Non si diventa santi da soli! Il cammino verso la santità richiede ovviamente una adesione e un coinvolgimento personale imprescindibile, ma non è un viaggio in solitaria. Bergoglio aveva già affermato questo nella Evangelii Gaudium (https://www.laviaeaperta.it/2017/04/in-cordata/) e, più specificamente alla vita religiosa, anche nella «Lettera apostolica a tutti i consacrati»:
“Gli impegni e le fatiche solitarie non hanno futuro. Mi aspetto che cresca la comunione tra i membri dei diversi istituti. È necessario uscire con maggior coraggio dai propri confini per elaborare insieme, a livello locale e globale, progetti comuni di formazione, di evangelizzazione, di interventi sociali. Nessuno costruisce il futuro isolandosi, né solo con le proprie forze, ma riconoscendosi nella verità di una comunione che sempre si apre all’incontro, al dialogo, all’ascolto, all’aiuto reciproco e ci preserva dalla malattia dell’autoreferenzialità” (II,3).
Non è dunque un’esortazione secondaria o superflua. Se il papa la ripete, riprendendo a sua volta quanto affermato dal Concilio più di 50 anni fa, significa che si tratta di una indicazione irrinunciabile per camminare seriamente sui sentieri della santità.
Anche la Congregazione per gli Istituti di Vita Consacrata la sottolinea costantemente. Se la santità è la dinamica di un popolo, ossia di un gruppo, di una comunità, lo è anche degli istituti religiosi, chiamati a camminare su sentieri inediti, da cercare e percorrere insieme.
«La vita consacrata vive una stagione di esigenti passaggi e di necessità nuove. La crisi è lo stato in cui si è chiamati all’esercizio evangelico del discernimento, è l’opportunità di scegliere con sapienza» (Scrutate n. 10).

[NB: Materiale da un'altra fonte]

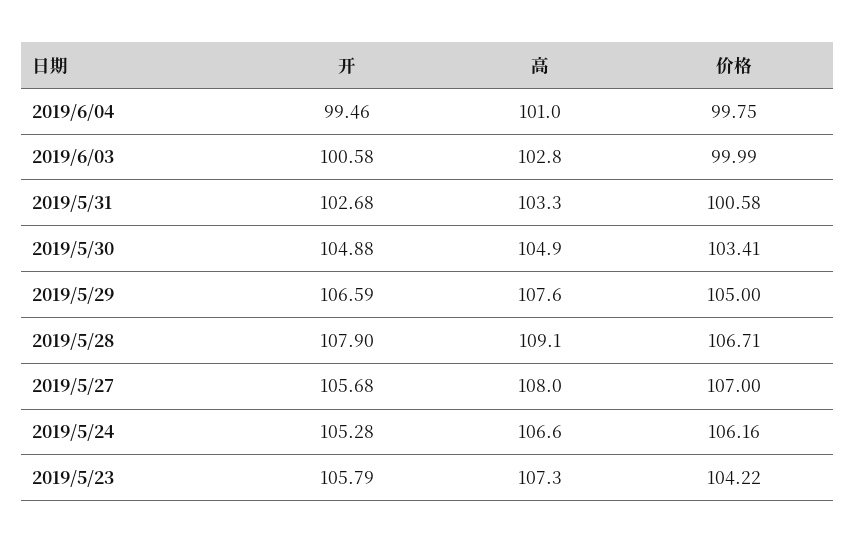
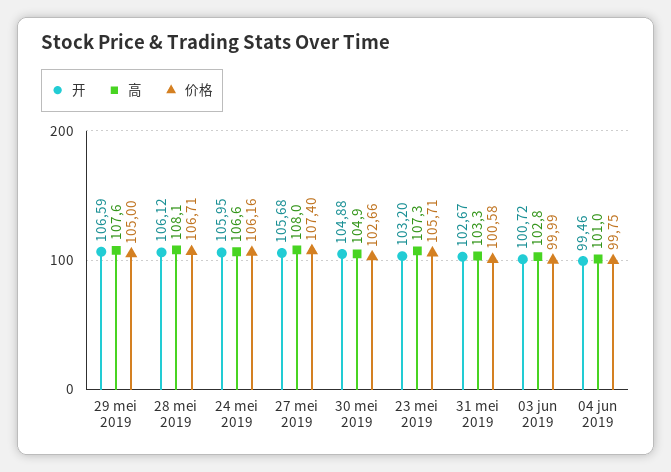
  {
    "开": {
      "2019/6/04": 99.46,
-     "2019/6/03": 100.58,
+     "2019/6/03": 100.72,
-     "2019/5/31": 102.68,
+     "2019/5/31": 102.67,
      "2019/5/30": 104.88,
      "2019/5/29": 106.59,
-     "2019/5/28": 107.9,
+     "2019/5/28": 106.12,
      "2019/5/27": 105.68,
-     "2019/5/24": 105.28,
+     "2019/5/24": 105.95,
-     "2019/5/23": 105.79
+     "2019/5/23": 103.2
    },
    "高": {
      "2019/6/04": 101,
      "2019/6/03": 102.8,
      "2019/5/31": 103.3,
      "2019/5/30": 104.9,
      "2019/5/29": 107.6,
-     "2019/5/28": 109.1,
+     "2019/5/28": 108.1,
      "2019/5/27": 108,
      "2019/5/24": 106.6,
      "2019/5/23": 107.3
    },
    "价格": {
      "2019/6/04": 99.75,
      "2019/6/03": 99.99,
      "2019/5/31": 100.58,
-     "2019/5/30": 103.41,
+     "2019/5/30": 102.66,
      "2019/5/29": 105,
      "2019/5/28": 106.71,
-     "2019/5/27": 107,
+     "2019/5/27": 107.4,
      "2019/5/24": 106.16,
-     "2019/5/23": 104.22
+     "2019/5/23": 105.71
    }
  }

Forse non è così immediato cogliere quali siano questi «esigenti passaggi e necessità nuove», anche se è facile intuire che c’è bisogno di cambiare qualcosa e che le risposte che stiamo dando forse non intercettano più le domande di oggi. Nessuno ha in tasca la formula magica per sciogliere i nodi. Proprio per questo discernere insieme su chi siamo e dove vogliamo andare diventa un imperativo non eludibile.

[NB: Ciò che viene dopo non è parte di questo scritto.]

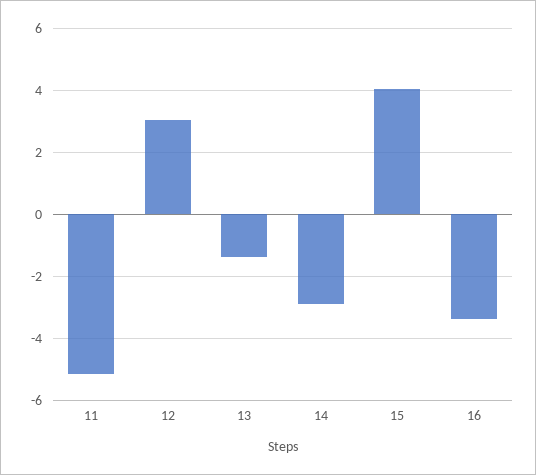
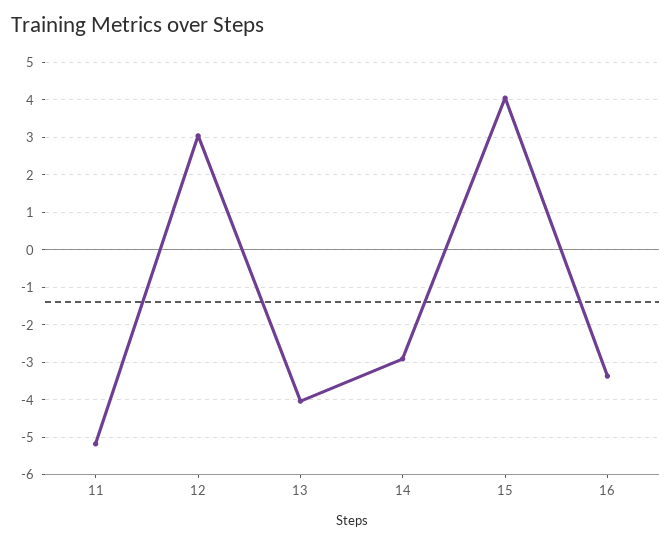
  {
    "11": -5.2,
    "12": 3,
-   "13": -1.4,
+   "13": -4,
    "14": -3,
    "15": 4,
    "16": -3.4
  }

Come un autobus in Africa può ritrovarsi impantanato, fuori strada e impossibilitato a proseguire il suo viaggio se tutti i passeggeri non decidono insieme di fare qualcosa per smuoverlo da quella situazione, così «la vita consacrata che sta attraversando un guado, non può restarvi in modo permanente. Siamo invitati ad operare il passaggio come kairòs che esige rinunce, chiede di lasciare ciò che si conosce e di intraprendere un percorso lungo e non facile verso terre misteriose intraviste solo nella fede» (Scrutate n. 11). Ancora lo stesso documento, al n. 12, dice che
«è indispensabile che l’esodo si compia insieme, condotto con semplicità e chiarezza da chi serve in autorità […], con coraggio e costanza, affinché la complessità e la transizione siano gestite e non sia rallentato o fermato il passo».
Queste «pennellate» fanno emergere l’urgenza di uno sforzo collettivo della Vita Consacrata, e perché no anche tra di noi, nella consapevolezza che la nostra speranza non è edificata sulle nostre forze e sui nostri numeri, ma sui doni dello Spirito: la fede, la comunione, la missione.
“Harambee” ! E’ anche per noi «la chiamata a proseguire il cammino senza lasciarsi condizionare da ciò che si lascia alle spalle» (Scrutate n. 11).
Hermosa reflexión!!! Vamos que todavía podemos!! HARAMBEE!!!!
Un bello contenido, muchas bendiciones.